The China Shandong government, will push ahead with the reform of optimizing and adjusting industry distribution while establishing high quality steel base and low carbon economy demonstration along the coastal area. By the end of 2015, the government will try to limit local steel output to 50 million tons, increase the proportion of steel-making capacity in the coastal region to more than 43 percent relative to total output, and that of high-end steel items to over 30 percent. The number of local steel mills will be reduced to five or six from today's 21.

24 Oct 2011:
World Copper markets showed a balance of 18000 tons surplus for July 2011. After making seasonal adjustments the refined Copper markets were in surplus of 39000 tons. Apparent refined Copper for the period of Jan-July 2011 showed a production deficit of 118000 tons, compared to a seasonally adjusted surplus of 128000 tons. In Jan-July 2010 the production surplus was 329000 tons. The refined Copper production for the first 7 months stood 11.23 million tons, as against 10.98 million tons compared to a corresponding period previous year, up 2.2%. The total primary production stood at 9.18 million tons in Jan-July 2011, as against 9.13 million tons in Jan-July 2010. Refined Copper production increased 32% in Australia, 30% in Congo and 15% in China.

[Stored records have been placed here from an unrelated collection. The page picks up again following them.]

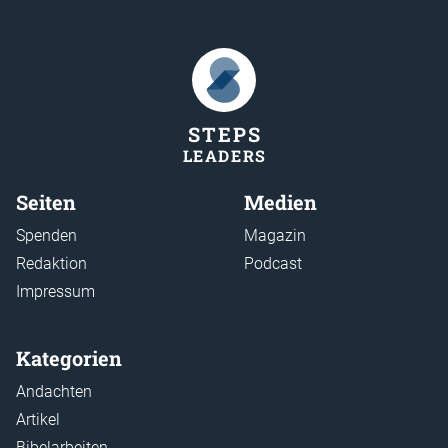
STEP
S
LEADER
S
Seiten
Medien
Spenden
Magazin
Redaktion
Podcast
Impressum
Kategorien
Andachten
Artikel
Bibelarbeiten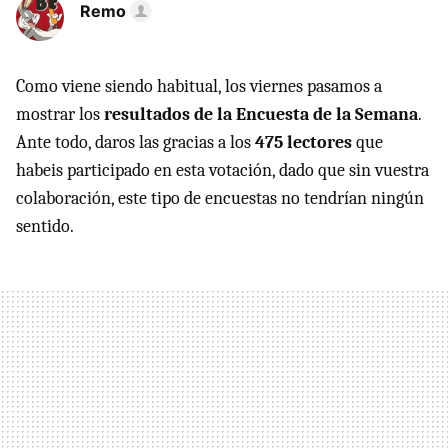
Remo
Como viene siendo habitual, los viernes pasamos a
mostrar los
resultados de la Encuesta de la Semana
.
Ante todo, daros las gracias a los
475 lectores
que
habeis participado en esta votación, dado que sin vuestra
colaboración, este tipo de encuestas no tendrían ningún
sentido.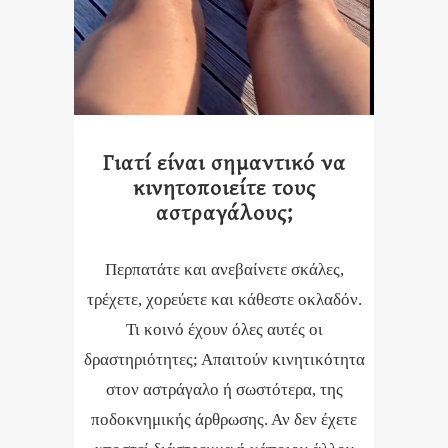
Γιατί είναι σημαντικό να
κινητοποιείτε τους
αστραγάλους;
Περπατάτε και ανεβαίνετε σκάλες,
τρέχετε, χορεύετε και κάθεστε οκλαδόν.
Τι κοινό έχουν όλες αυτές οι
δραστηριότητες; Απαιτούν κινητικότητα
στον αστράγαλο ή σωστότερα, της
ποδοκνημικής άρθρωσης. Αν δεν έχετε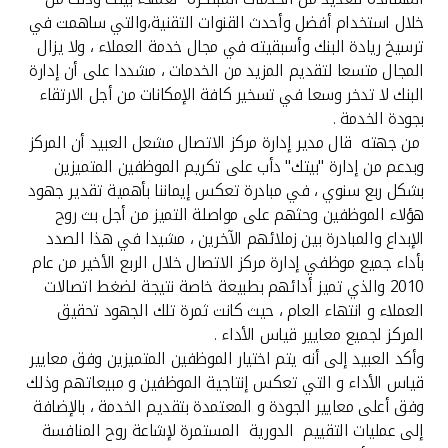
تركيا
خلال استخدام أفضل وأحدث القنوات التقنية،والتي ساهمت في
ترسيخ ريادة البنك وأسبقيته في مجال خدمة العملاء ، ولا يزال
مصر
المجال متسعا لتقديم المزيد من الخدمات ، مشددا على أن إدارة
البنك لا تدخر وسعا في تسخير كافة الإمكانات من أجل الارتقاء
المملكة المتحدة
بجودة الخدمة .
من جهته قال مدير إدارة مركز الاتصال مشعل العبيد أن المركز
وبدعم من إدارة "بيتك" دأب على تكريم الموظفين المتميزين
مملكة البحرين
بشكل ربع سنوي ، في مبادرة تعكس إيماننا بأهمية تقدير جهود
هؤلاء الموظفين وحثهم على مواصلة التميز من أجل بث روح
الإبداع والمبادرة بين زملائهم الآخرين ، مشيدا في هذا الصدد
بأداء جميع موظفي إدارة مركز الاتصال خلال الربع الأخير من عام
2010 والذي تميز أدائهم بطبيعة خاصة نتيجة لضغط اتصالات
العملاء و انتهاء العام ، حيث كانت ثمرة تلك الجهود تحقيق
المركز لجميع معايير قياس الأداء .
وأكد العبيد إلى أنه يتم اختيار الموظفين المتميزين وفق معايير
قياس الأداء و التي تعكس إنتاجية الموظفين و مبيعاتهم وذلك
وفق أعلى معايير الجودة و المعتمدة بتقديم الخدمة ، بالإضافة
إلى عمليات التقييم الدورية المستمرة لإشاعة روح المنافسة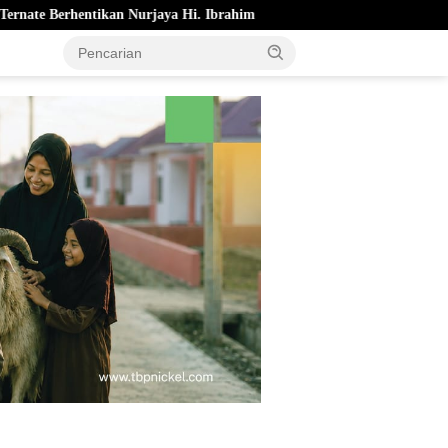
jaya Hi. Ibrahim
Pemkot Ternate Cairkan Bonus Atlet Berpres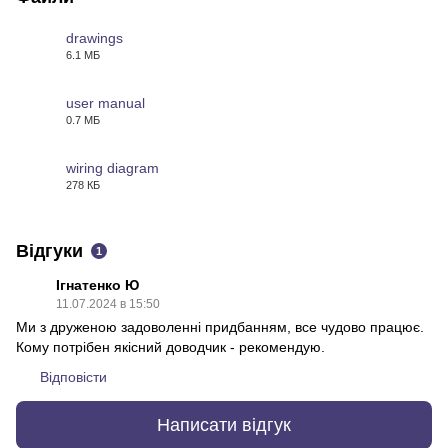
drawings
6.1 МБ
PDF
user manual
0.7 МБ
PDF
wiring diagram
278 КБ
PDF
Відгуки
1
Ігнатенко Ю
11.07.2024 в 15:50
Ми з друженою задоволенні придбанням, все чудово працює.
Кому потрібен якісний доводчик - рекомендую.
Відповісти
Написати відгук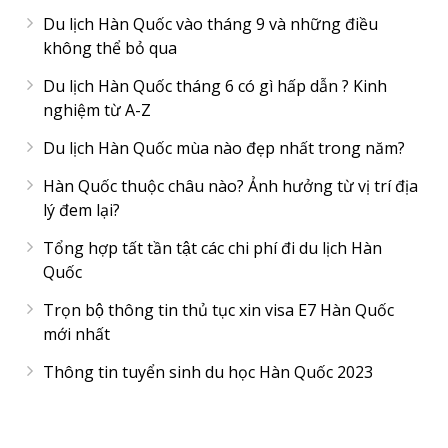
Du lịch Hàn Quốc vào tháng 9 và những điều
không thể bỏ qua
Du lịch Hàn Quốc tháng 6 có gì hấp dẫn ? Kinh
nghiệm từ A-Z
Du lịch Hàn Quốc mùa nào đẹp nhất trong năm?
Hàn Quốc thuộc châu nào? Ảnh hưởng từ vị trí địa
lý đem lại?
Tổng hợp tất tần tật các chi phí đi du lịch Hàn
Quốc
Trọn bộ thông tin thủ tục xin visa E7 Hàn Quốc
mới nhất
Thông tin tuyển sinh du học Hàn Quốc 2023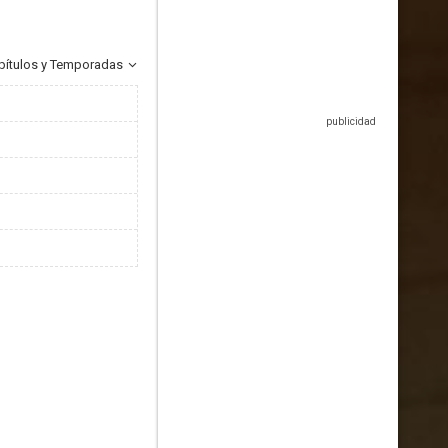
pítulos y Temporadas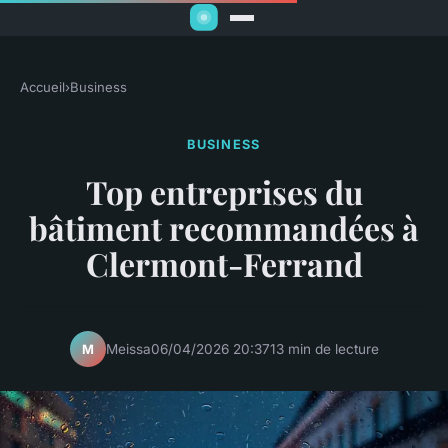
Accueil
›
Business
BUSINESS
Top entreprises du
bâtiment recommandées à
Clermont-Ferrand
Meissa
06/04/2026 20:37
13 min de lecture
M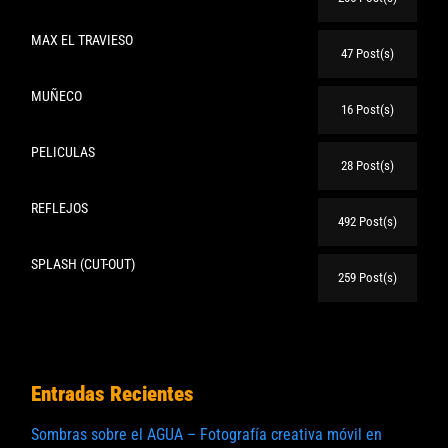
MAX EL TRAVIESO
47 Post(s)
MUÑECO
16 Post(s)
PELICULAS
28 Post(s)
REFLEJOS
492 Post(s)
SPLASH (CUT-OUT)
259 Post(s)
Entradas Recientes
Sombras sobre el AGUA – Fotografía creativa móvil en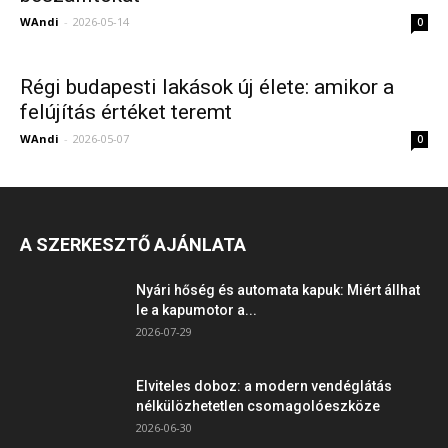
WAndi
-
2026-05-14
0
Régi budapesti lakások új élete: amikor a
felújítás értéket teremt
WAndi
-
2026-05-07
0
A SZERKESZTŐ AJÁNLATA
Nyári hőség és automata kapuk: Miért állhat
le a kapumotor a...
2026-07-29
Elviteles doboz: a modern vendéglátás
nélkülözhetetlen csomagolóeszköze
2026-06-30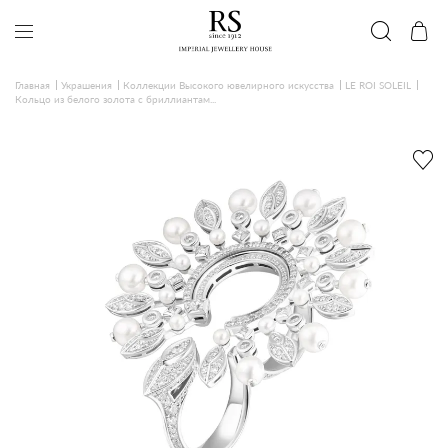
Главная
Украшения
Коллекции Высокого ювелирного искусства
LE ROI SOLEIL
Кольцо из белого золота с бриллиантам...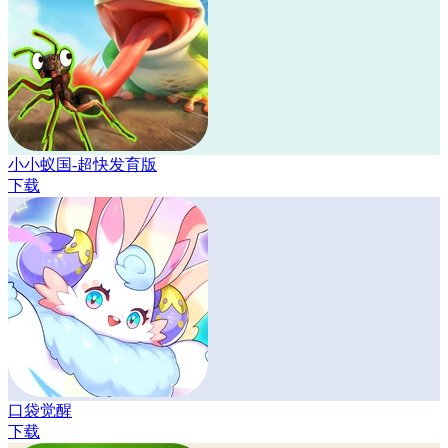
小小蚁国-超快发育版
下载
口袋觉醒
下载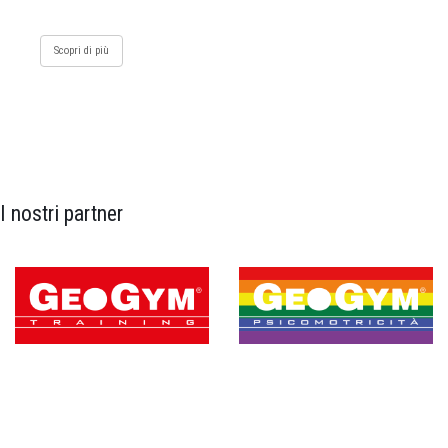
Scopri di più
I nostri partner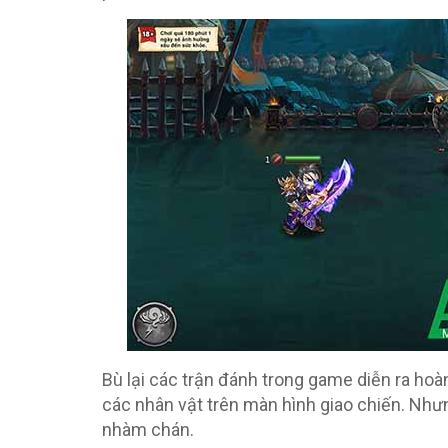
Bù lại các trận đánh trong game diễn ra hoàn
các nhân vật trên màn hình giao chiến. Nhưn
nhàm chán.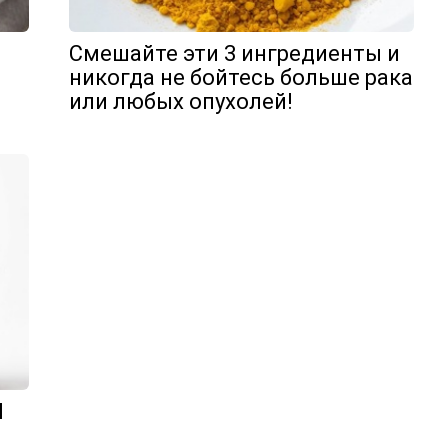
Смешайте эти 3 ингредиенты и
никогда не бойтесь больше рака
или любых опухолей!
Я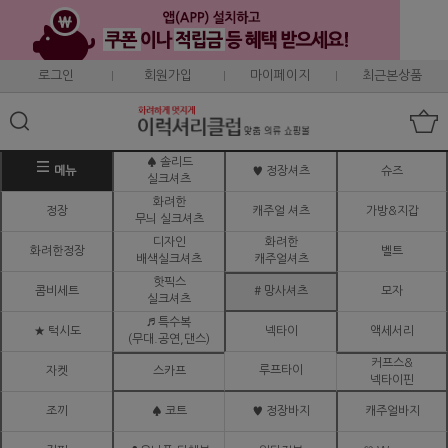
로그인
회원가입
마이페이지
최근본상품
♠ 솔리드
메뉴
♥ 정장셔츠
슈즈
실크셔츠
화려한
정장
캐주얼 셔츠
가방&지갑
무늬 실크셔츠
디자인
화려한
화려한정장
벨트
배색실크셔츠
캐주얼셔츠
핫픽스
콤비세트
# 망사셔츠
모자
실크셔츠
♬ 특수복
★ 턱시도
넥타이
액세서리
(무대.공연,댄스)
커프스&
루프타이
자켓
스카프
넥타이핀
조끼
♠ 코트
♥ 정장바지
캐주얼바지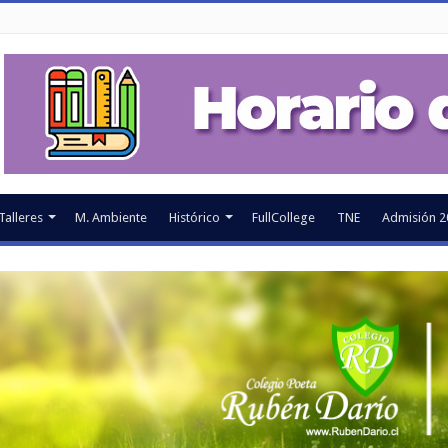
Talleres
M. Ambiente
Histórico
FullCollege
TNE
Admisión 2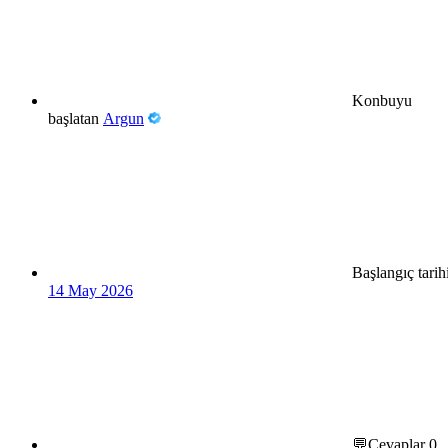
Konbuyu
başlatan
Argun
Başlangıç tarih
14 May 2026
💬Cevaplar
0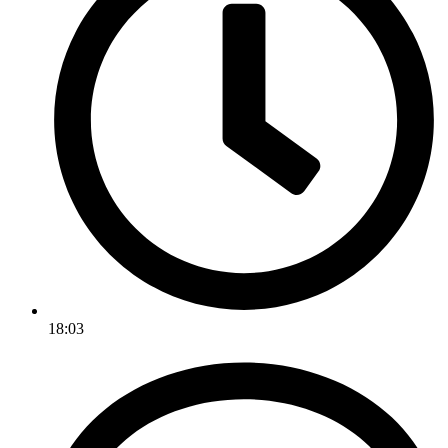
18:03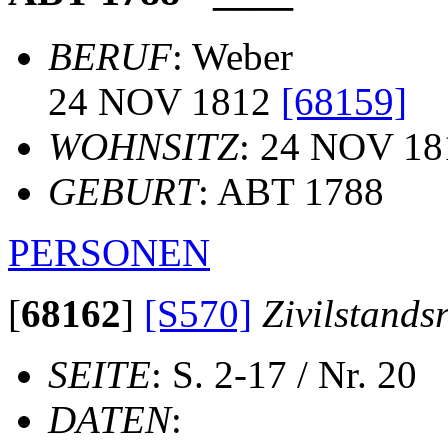
BERUF
: Weber
24 NOV 1812
[68159]
WOHNSITZ
: 24 NOV 18
GEBURT
: ABT 1788
PERSONEN
[
68162
]
[S570]
Zivilstands
SEITE
: S. 2-17 / Nr. 20
DATEN
: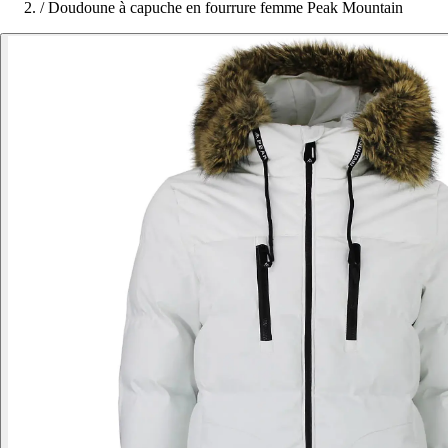
/
Doudoune à capuche en fourrure femme Peak Mountain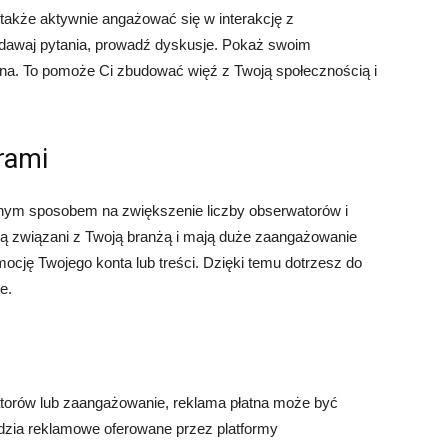
e także aktywnie angażować się w interakcję z
dawaj pytania, prowadź dyskusje. Pokaż swoim
ażna. To pomoże Ci zbudować więź z Twoją społecznością i
rami
nym sposobem na zwiększenie liczby obserwatorów i
są związani z Twoją branżą i mają duże zaangażowanie
ocję Twojego konta lub treści. Dzięki temu dotrzesz do
e.
torów lub zaangażowanie, reklama płatna może być
zia reklamowe oferowane przez platformy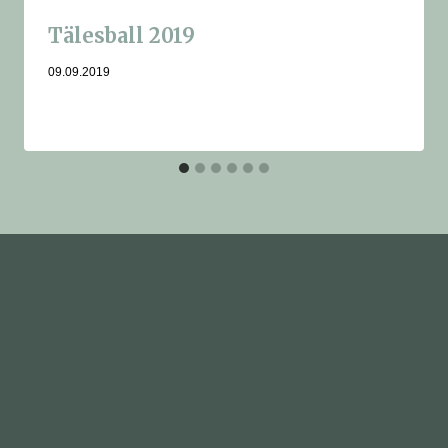
Tälesball 2019
09.09.2019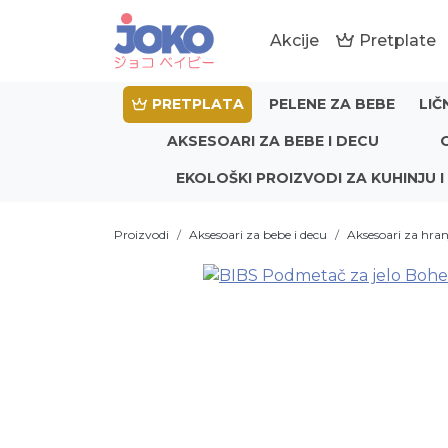
Akcije
Pretplate
PRETPLATA
PELENE ZA BEBE
LIČ
AKSESOARI ZA BEBE I DECU
EKOLOŠKI PROIZVODI ZA KUHINJU I
Proizvodi
Aksesoari za bebe i decu
Aksesoari za hran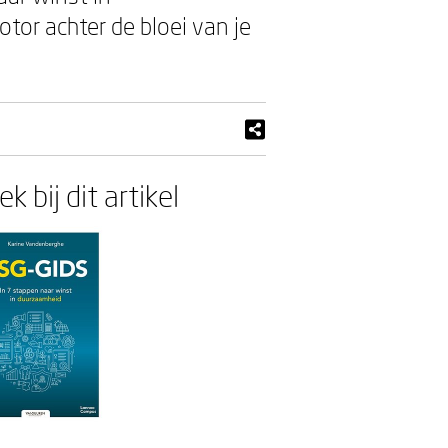
or achter de bloei van je
k bij dit artikel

World refined Copper usage stood at 11.34 million tons in Jan-July 2011, compared to 11.31 million tons in Jan-July 2010. World refined Copper usage in China increased by 4%. Japan usage was down by 2%. On a regional basis, usage grew by 6% in Africa, 0.1% in the Americas, 10% in Europe, and 13% in Oceania, and declined by 3% in Asia. Mine production of Copper stood at 9.09 million tons in Jan-July 2011, compared to 9.06 million tons in Jan-July 2010. Concentrate production grew by 0.1% and solvent extraction-electrowinning (SX-EW) by 0.9%. Production at three of the world's four leading producers (Chile, Peru and the United States), that combined account for one half of the world's production, was down by an aggregated 3.6%. However, production in China, currently the second leading producer, was up by 10%. On a regional basis, mine production increased by 3% in Africa, 3% in Europe, and 13% in Oceania, but decreased by around 0.5% in the Americas and 4% in Asia. The average mine capacity utilization rate for the first seven months of 2011 of 77.2% was 1.9% lower than that in the same period of 2010.

18 Oct 2011:
Base metals are expected to open lower on Tuesday, 18th October amid the bleak data from the China signaling slowest pace of growth in the economy coupled with fading hopes of getting a definitive solution to European debt crisis. The fresh worries emerged out of Europe on statements given by the key European officials from Germany overshadowing the G-20 summit vow to unveil a comprehensive plan by Oct 23 led the metals to close mostly lower yesterday on Monday, 17th October. German Finance Minister Wolfgang Schaeuble said that the forthcoming European Union summit isn't a solution to the euro-zone debt crisis. Further sentiment soured after German Chancellor Angela Merkel said it will be impossible to resolve every sovereign-debt problem at a euro-zone summit.
Meanwhile, the weak increase in US industrial production by 0.2% for the month of September after remaining unchanged in August exacerbated the investor's fears about the stagnant growth in the world's largest economy. US Capacity Utilization edged up 77.4% in September following the same result in August and slightly above the expectations of 77.2%. The dollar index surged by 0.79% at 77.19 against the basket of 6 major traded peers as the growing fears of global economic growth slowdown enforcing the investors to flee away from the risky assets and stay on safe haven dollar.
In overseas market at Comex, Copper futures for most active December contract settled at $3.378 a pound, down 0.89% or 3 cents compared to the previous day that ended at $3.4085 a pound. At LME, the Three-month-delivery copper on the London Metal Exchange ended higher by $49, or 0.65% at $7569 a metric ton. Copper inventories on the LME warehouse rose by 1450 tonnes from previous day to close at 451650 tonnes. Among other traded metals at LME , lead in London depreciated by 0.29% at $2,022 a ton and nickel weakened by 0.27% to $18,750 a ton. Aluminum ended higher at $2,226 a ton, up 1.14% and zinc shed by 0.27% to end at $1,919 a tonne.